▼

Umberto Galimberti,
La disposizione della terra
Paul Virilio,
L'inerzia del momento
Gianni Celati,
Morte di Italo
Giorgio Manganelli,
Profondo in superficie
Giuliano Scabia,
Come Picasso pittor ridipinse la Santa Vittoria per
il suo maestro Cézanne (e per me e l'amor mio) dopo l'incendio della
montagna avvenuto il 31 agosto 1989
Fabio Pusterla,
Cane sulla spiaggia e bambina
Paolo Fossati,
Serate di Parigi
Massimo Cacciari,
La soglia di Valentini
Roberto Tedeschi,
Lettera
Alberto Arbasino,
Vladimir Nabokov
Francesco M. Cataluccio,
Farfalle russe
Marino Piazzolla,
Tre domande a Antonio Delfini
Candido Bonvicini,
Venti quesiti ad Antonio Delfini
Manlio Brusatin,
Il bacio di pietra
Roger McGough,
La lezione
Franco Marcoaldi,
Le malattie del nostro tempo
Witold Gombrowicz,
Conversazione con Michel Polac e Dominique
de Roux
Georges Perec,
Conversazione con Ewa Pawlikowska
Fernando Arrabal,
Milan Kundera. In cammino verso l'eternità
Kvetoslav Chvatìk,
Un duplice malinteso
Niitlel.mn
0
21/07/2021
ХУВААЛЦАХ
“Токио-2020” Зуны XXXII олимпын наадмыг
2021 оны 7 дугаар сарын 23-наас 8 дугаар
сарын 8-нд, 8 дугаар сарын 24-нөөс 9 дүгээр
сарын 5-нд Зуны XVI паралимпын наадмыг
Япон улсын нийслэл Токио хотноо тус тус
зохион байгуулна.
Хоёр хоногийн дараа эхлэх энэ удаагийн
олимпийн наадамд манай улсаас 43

▲
▼

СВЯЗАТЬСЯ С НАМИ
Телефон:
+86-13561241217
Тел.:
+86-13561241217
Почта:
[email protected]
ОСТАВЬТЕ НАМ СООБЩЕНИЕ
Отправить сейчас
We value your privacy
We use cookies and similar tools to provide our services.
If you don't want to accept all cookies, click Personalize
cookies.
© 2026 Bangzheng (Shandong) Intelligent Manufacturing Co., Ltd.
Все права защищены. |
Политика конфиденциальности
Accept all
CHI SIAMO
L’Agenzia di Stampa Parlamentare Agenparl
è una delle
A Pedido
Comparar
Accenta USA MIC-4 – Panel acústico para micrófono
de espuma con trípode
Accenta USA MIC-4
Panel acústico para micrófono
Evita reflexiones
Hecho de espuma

▲

What is needed:
Only one number is wanted: how many lines of the data above include the word "acústico".

Response area:
2